## AIM OF THE EXERCISE
Nothing but the text belongs in the answer: the listing below, copied exactly, without pictures.

══ PROVIDED INFORMATION

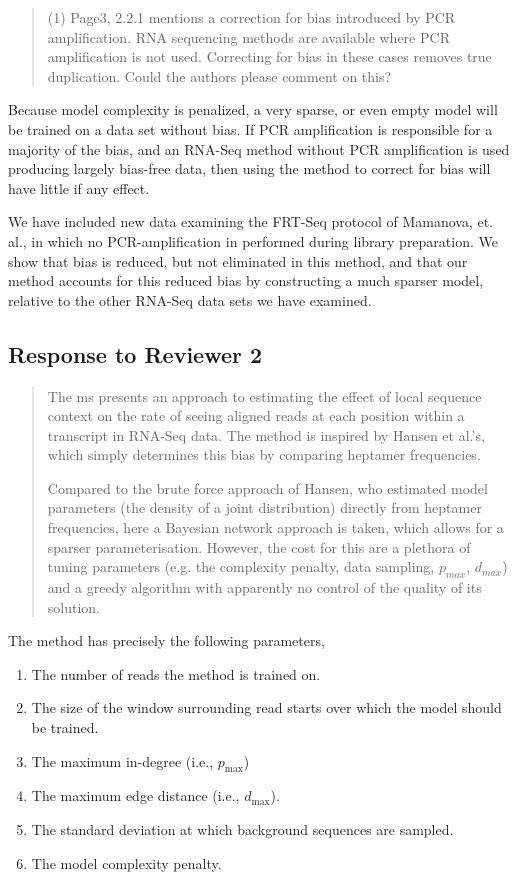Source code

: \documentclass{article}
\begin{document}
\begin{quote}
(1) Page3, 2.2.1 mentions a correction for bias introduced by PCR amplification.
RNA sequencing methods are available where PCR amplification is not used.
Correcting for bias in these cases removes true duplication.  Could the authors
please comment on this?
\end{quote}

Because model complexity is penalized, a very sparse, or even empty model will
be trained on a data set without bias.  If PCR amplification is responsible for
a majority of the bias, and an RNA-Seq method without PCR amplification is used
producing largely bias-free data, then using the method to correct for bias
will have little if any effect.

We have included new data examining the FRT-Seq protocol of Mamanova, et. al.,
in which no PCR-amplification in performed during library preparation. We show
that bias is reduced, but not eliminated in this method, and that our method
accounts for this reduced bias by constructing a much sparser model, relative to
the other RNA-Seq data sets we have examined.


\subsection*{Response to Reviewer 2}

\begin{quote}
The ms presents an approach to estimating the effect of local sequence
context on the rate of seeing aligned reads at each position within a
transcript in RNA-Seq data. The method is inspired by Hansen et al.'s,
which simply determines this bias by comparing heptamer frequencies.

Compared to the brute force approach of Hansen, who estimated model
parameters (the density of a joint distribution) directly from
heptamer frequencies, here a Bayesian network approach is taken, which
allows for a sparser parameterisation. However, the cost for this are
a plethora of tuning parameters (e.g. the complexity penalty, data
sampling, $p_{max}$, $d_{max}$) and a greedy algorithm with apparently no
control of the quality of its solution.
\end{quote}

The method has precisely the following parameters,
\begin{enumerate}
\item The number of reads the method is trained on.
\item The size of the window surrounding read starts over which the model should
be trained.
\item The maximum in-degree (i.e., $p_{\text{max}}$)
\item The maximum edge distance (i.e., $d_{\text{max}}$).
\item The standard deviation at which background sequences are sampled.
\item The model complexity penalty.
\end{enumerate}
\end{document}
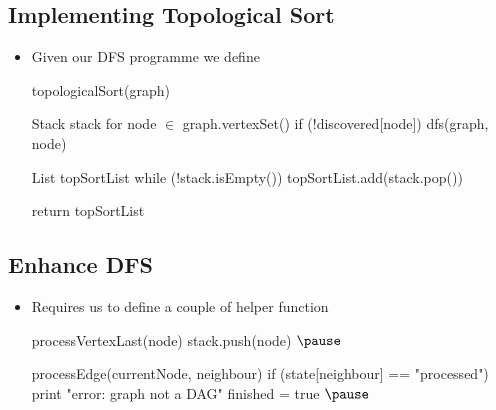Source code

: 
\begin{slide}
\section{Implementing Topological Sort}

\begin{PauseHighLight}
  \begin{itemize}
  \item Given our DFS programme we define
    \begin{pseudo}
topologicalSort(graph) {
   Stack stack
   for node $\in$ graph.vertexSet()
      if (!discovered[node])
          dfs(graph, node)
  
   List topSortList
   while (!stack.isEmpty())
      topSortList.add(stack.pop())

   return topSortList
}
    \end{pseudo}
  \end{itemize}
\end{PauseHighLight}

\end{slide}


\begin{slide}
\section{Enhance DFS}

\begin{PauseHighLight}
  \begin{itemize}
  \item Requires us to define a couple of helper function
\begin{pseudo}
  processVertexLast(node) {
     stack.push(node)
  }$\pause$

  processEdge(currentNode, neighbour) {
     if (state[neighbour] == "processed") {
        print "error: graph not a DAG"
        finished = true
     }
  }$\pause$
\end{pseudo}
  \end{itemize}
\end{PauseHighLight}

\end{slide}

════

## SOLUTION FOR THIS EXERCISE
Source code

: \documentclass{article}
\begin{document}
\begin{quote}
(1) Page3, 2.2.1 mentions a correction for bias introduced by PCR amplification.
RNA sequencing methods are available where PCR amplification is not used.
Correcting for bias in these cases removes true duplication.  Could the authors
please comment on this?
\end{quote}

Because model complexity is penalized, a very sparse, or even empty model will
be trained on a data set without bias.  If PCR amplification is responsible for
a majority of the bias, and an RNA-Seq method without PCR amplification is used
producing largely bias-free data, then using the method to correct for bias
will have little if any effect.

We have included new data examining the FRT-Seq protocol of Mamanova, et. al.,
in which no PCR-amplification in performed during library preparation. We show
that bias is reduced, but not eliminated in this method, and that our method
accounts for this reduced bias by constructing a much sparser model, relative to
the other RNA-Seq data sets we have examined.


\subsection*{Response to Reviewer 2}

\begin{quote}
The ms presents an approach to estimating the effect of local sequence
context on the rate of seeing aligned reads at each position within a
transcript in RNA-Seq data. The method is inspired by Hansen et al.'s,
which simply determines this bias by comparing heptamer frequencies.

Compared to the brute force approach of Hansen, who estimated model
parameters (the density of a joint distribution) directly from
heptamer frequencies, here a Bayesian network approach is taken, which
allows for a sparser parameterisation. However, the cost for this are
a plethora of tuning parameters (e.g. the complexity penalty, data
sampling, $p_{max}$, $d_{max}$) and a greedy algorithm with apparently no
control of the quality of its solution.
\end{quote}

The method has precisely the following parameters,
\begin{enumerate}
\item The number of reads the method is trained on.
\item The size of the window surrounding read starts over which the model should
be trained.
\item The maximum in-degree (i.e., $p_{\text{max}}$)
\item The maximum edge distance (i.e., $d_{\text{max}}$).
\item The standard deviation at which background sequences are sampled.
\item The model complexity penalty.
\end{enumerate}
\end{document}
Source code

: 
\begin{slide}
\section{Implementing Topological Sort}

\begin{PauseHighLight}
  \begin{itemize}
  \item Given our DFS programme we define
    \begin{pseudo}
topologicalSort(graph) {
   Stack stack
   for node $\in$ graph.vertexSet()
      if (!discovered[node])
          dfs(graph, node)
  
   List topSortList
   while (!stack.isEmpty())
      topSortList.add(stack.pop())

   return topSortList
}
    \end{pseudo}
  \end{itemize}
\end{PauseHighLight}

\end{slide}


\begin{slide}
\section{Enhance DFS}

\begin{PauseHighLight}
  \begin{itemize}
  \item Requires us to define a couple of helper function
\begin{pseudo}
  processVertexLast(node) {
     stack.push(node)
  }$\pause$

  processEdge(currentNode, neighbour) {
     if (state[neighbour] == "processed") {
        print "error: graph not a DAG"
        finished = true
     }
  }$\pause$
\end{pseudo}
  \end{itemize}
\end{PauseHighLight}

\end{slide}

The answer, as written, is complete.